Les grandes stars de l'athlétisme national, à commencer par la double championne olympique de saut à la perche Yelena Isinbayeva, devront elles en passer par le Tribunal arbitral du sport (TAS) de Lausanne, qui étudiera le recours de 68 athlètes russes, dont Klishina également, avant le 21 juillet.
"J'attends la décision du TAS avec toute l'équipe. J'espère que nous pourrons y aller tous ensemble sous le drapeau russe", assure-t-elle.
Non retenue pour les Jeux de Londres-2012, elle n'avait fini que 7e des Mondiaux-2013.
"J'ai compris à cette époque qu'il fallait que je change quelque chose dans ma vie sportive", se souvient-elle. Elle suit alors son entraîneur américain en Floride et, après un essai de deux mois, décide de rester à l'académie IMG, qui a notamment révélé les soeurs Williams en tennis.
Pour autant, Klishina ne pense pas que son départ aux Etats-Unis ait participé à alimenter les critiques contre sa "trahison" supposée.
"Il s'avère seulement que mon entraîneur est américain. Si la situation en 2013 avait été différente, si mon entraîneur avait eu une autre nationalité et vivait dans un autre pays, j'aurais été où il serait aujourd'hui."
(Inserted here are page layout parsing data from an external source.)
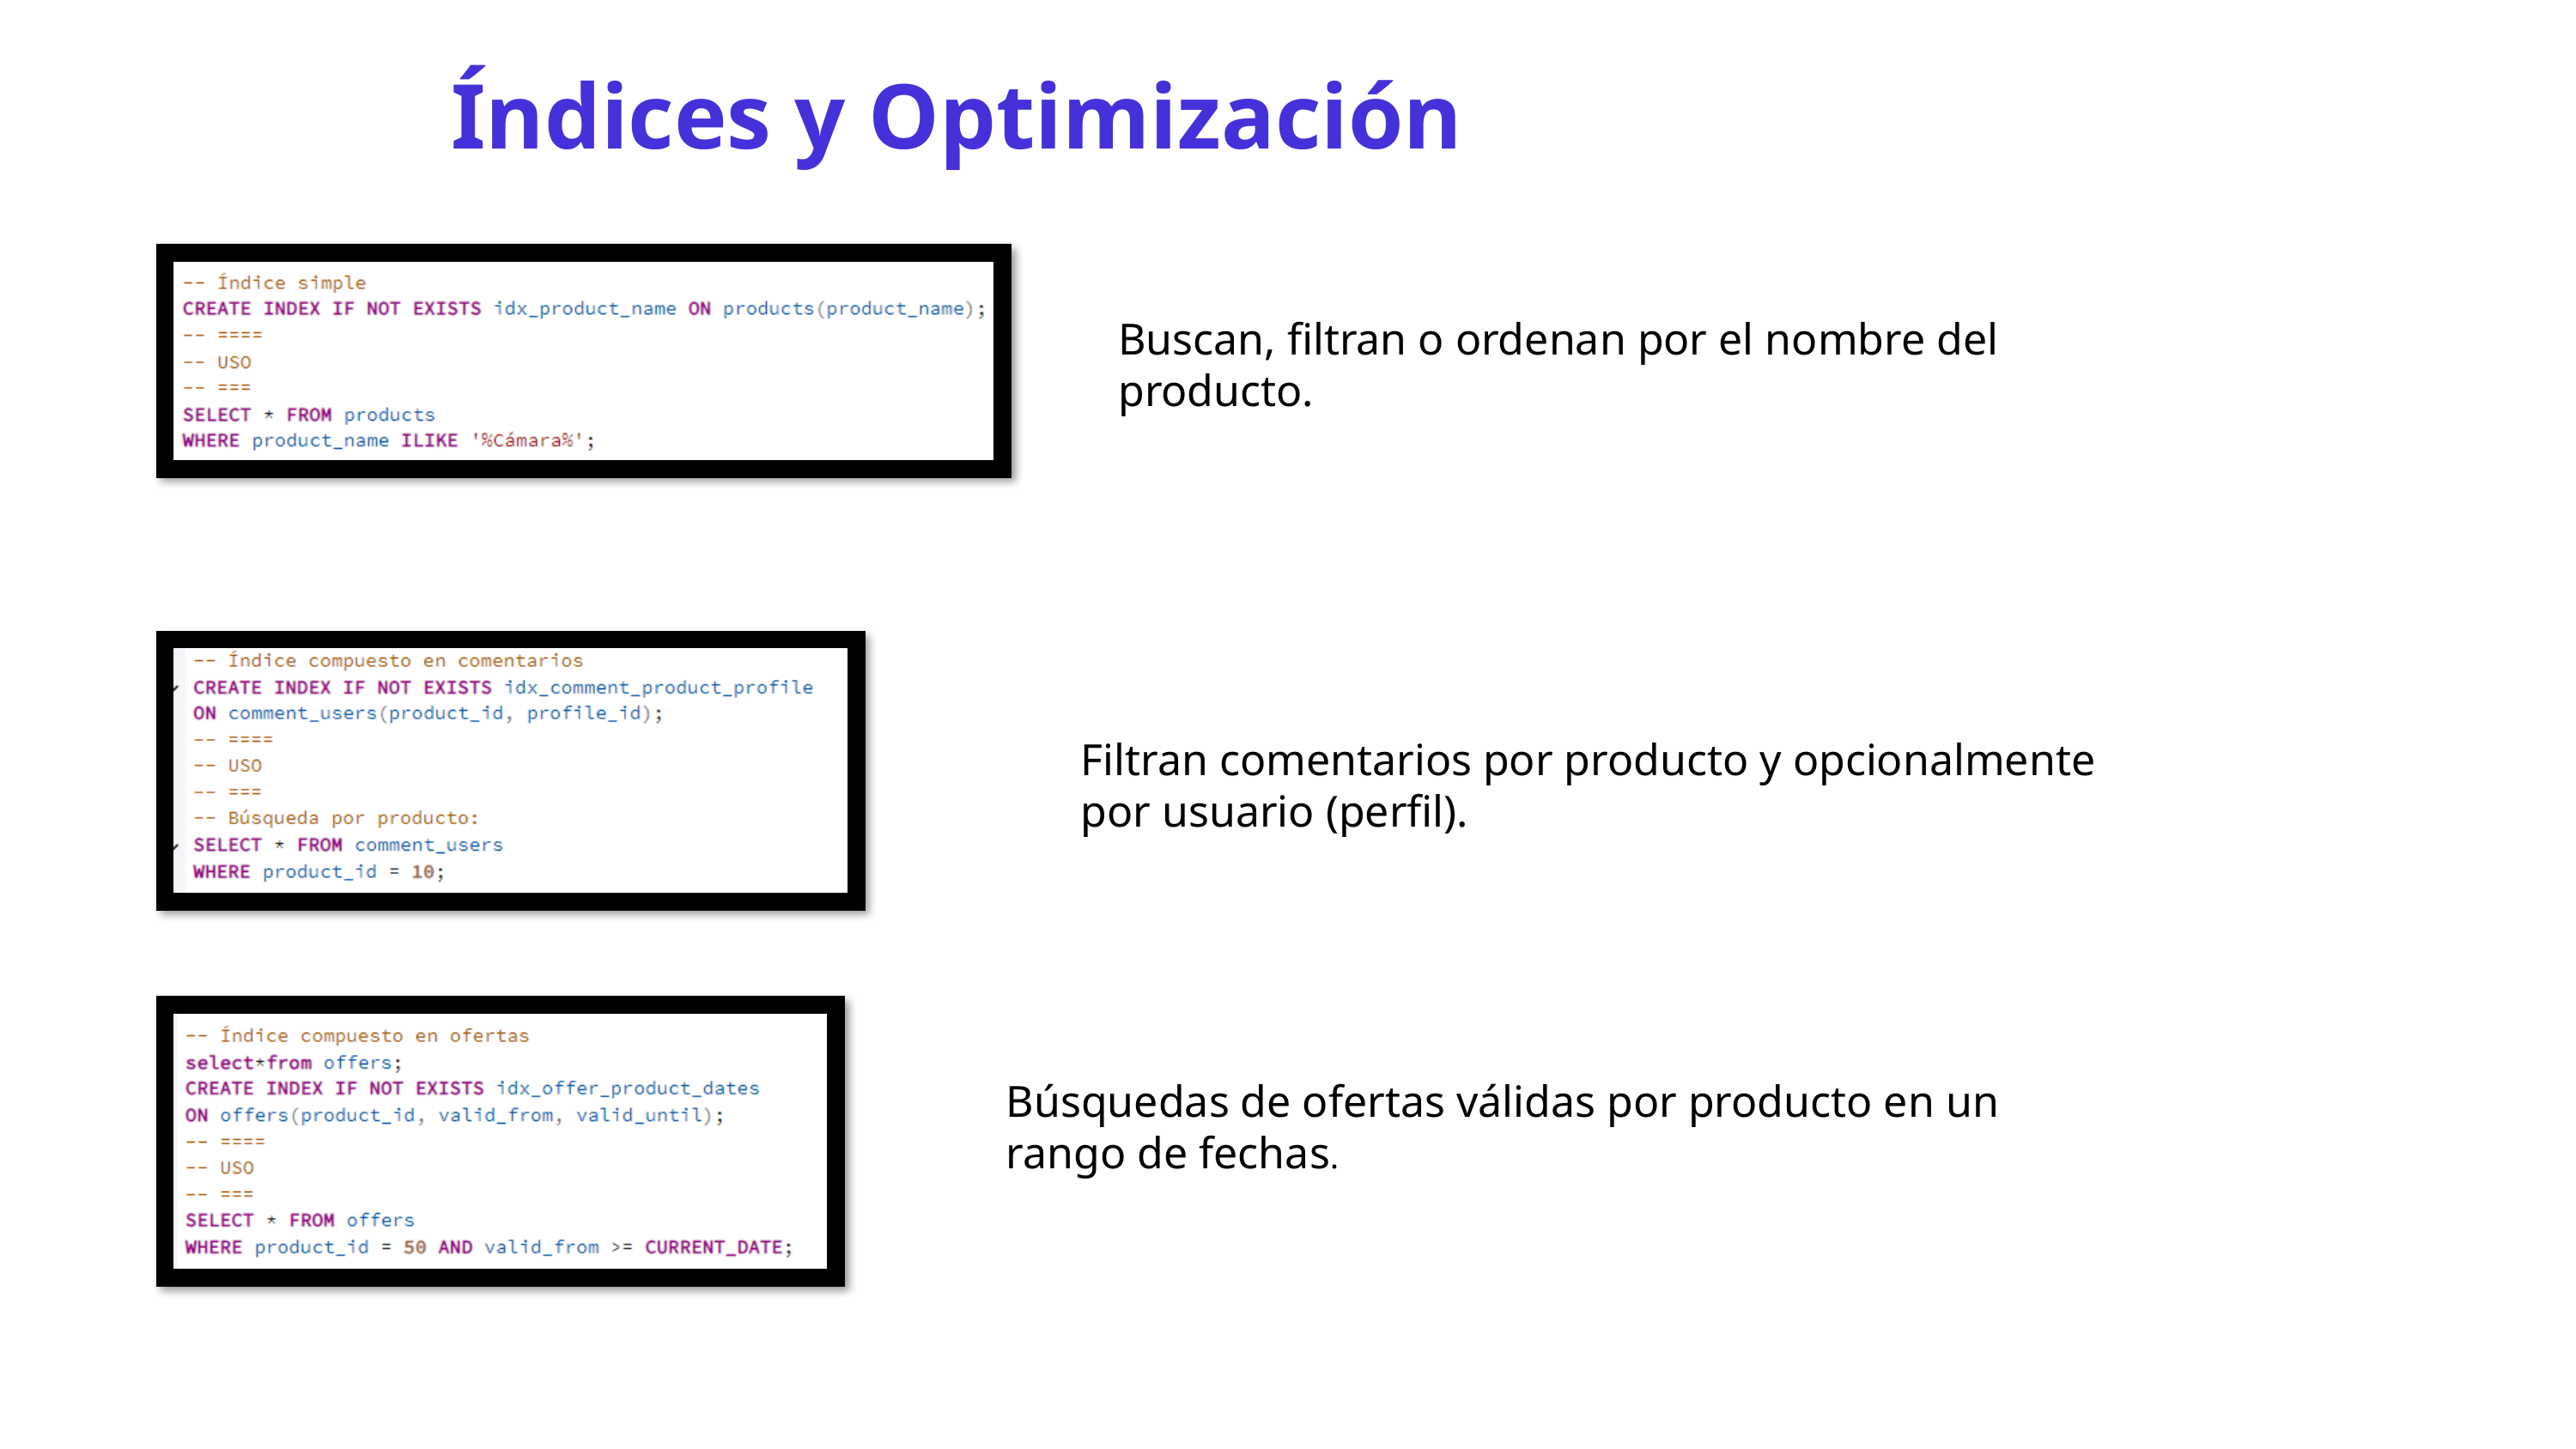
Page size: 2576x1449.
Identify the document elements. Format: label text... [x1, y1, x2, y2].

text_box Búsquedas de ofertas válidas por producto en un rango de fechas. [993, 1067, 2046, 1184]
picture [173, 1013, 828, 1270]
picture [173, 648, 848, 893]
picture [173, 261, 994, 460]
text_box Buscan, filtran o ordenan por el nombre del producto. [1105, 306, 2046, 421]
text_box Filtran comentarios por producto y opcionalmente por usuario (perfil). [1067, 725, 2120, 842]
title Índices y Optimización [428, 58, 2093, 276]
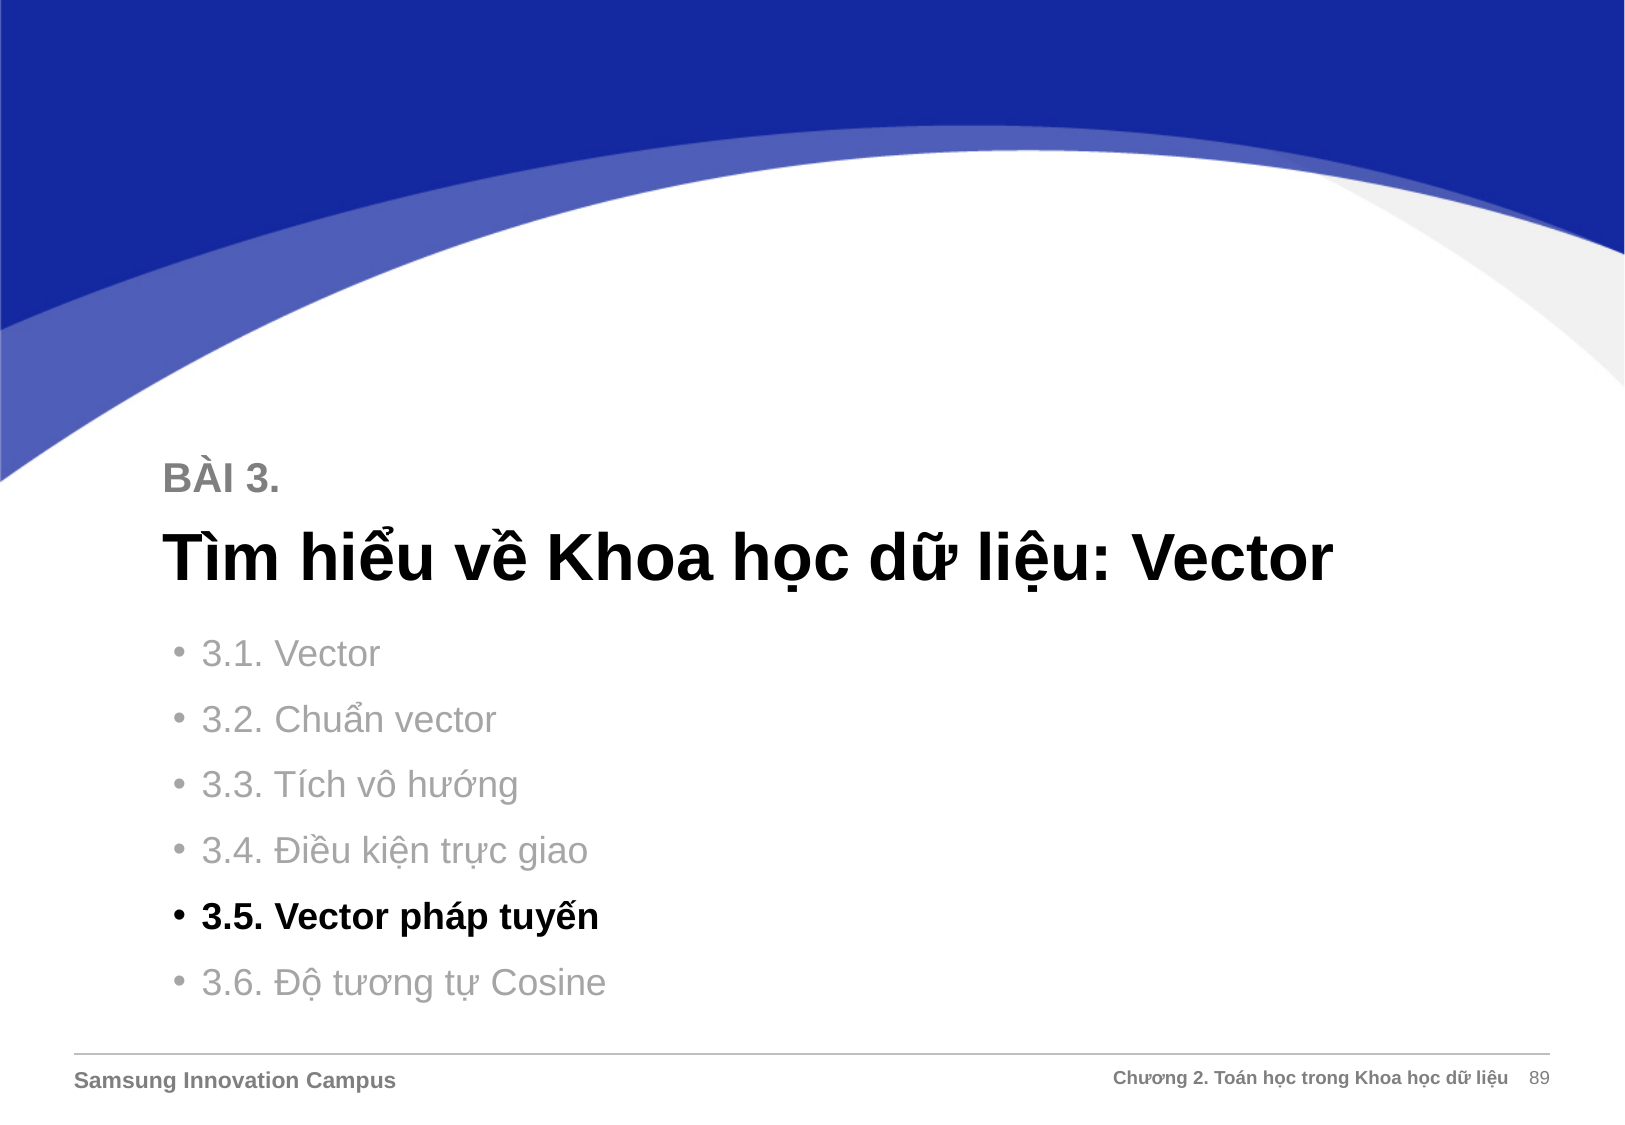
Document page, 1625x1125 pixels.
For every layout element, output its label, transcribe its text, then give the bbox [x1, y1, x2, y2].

text_box 3.1. Vector 3.2. Chuẩn vector 3.3. Tích vô hướng 3.4. Điều kiện trực giao 3.5. Vector pháp tuyến 3.6. Độ tương tự Cosine [172, 628, 824, 1004]
text_box BÀI 3. [162, 450, 1061, 502]
picture [0, 0, 1625, 1125]
text_box Tìm hiểu về Khoa học dữ liệu: Vector [162, 514, 1625, 595]
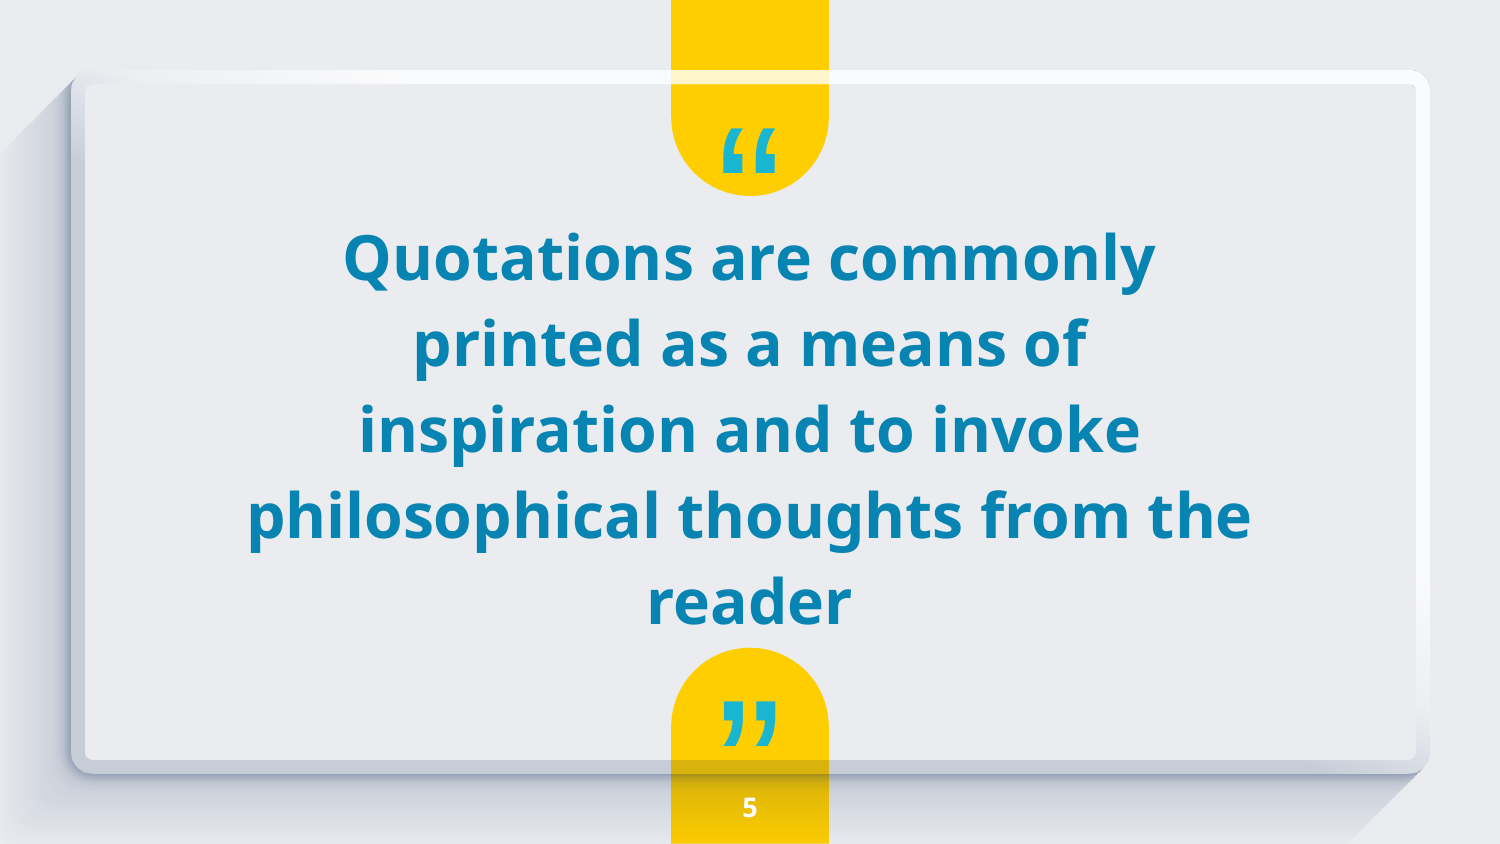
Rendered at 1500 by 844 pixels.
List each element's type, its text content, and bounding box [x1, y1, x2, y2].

list Quotations are commonly printed as a means of inspiration and to invoke philosophical thoughts from the reader [236, 196, 1264, 648]
slide_number 5 [671, 773, 829, 844]
picture [0, 0, 1500, 844]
Mercredi, le président du CIO Thomas Bach a annoncé qu'elle serait "une membre à part entière de l'équipe olympique russe" pour les JO, l'autorisant à concourir sous drapeau russe alors que l'IAAF voulait la voir participer sous couleur neutre.
La sauteuse, qui assure être soutenue par les autres athlètes russes, a aussi reçu le soutien du ministre des Sports Vitali Moutko, qui a dénoncé des attaques "excessives" contre la jeune femme.
"C'est une citoyenne russe. Et si elle termine sur le podium, nous serons fiers d'elle", a renchéri Dmitri Svichtchev, qui préside le comité pour le sport à la Douma d'Etat.
Darya Klishina regarde déjà plus loin: "J'ai été déprimée une journée. J'ai pris une journée de repos dimanche, et lundi, je suis revenue avec l'esprit clair".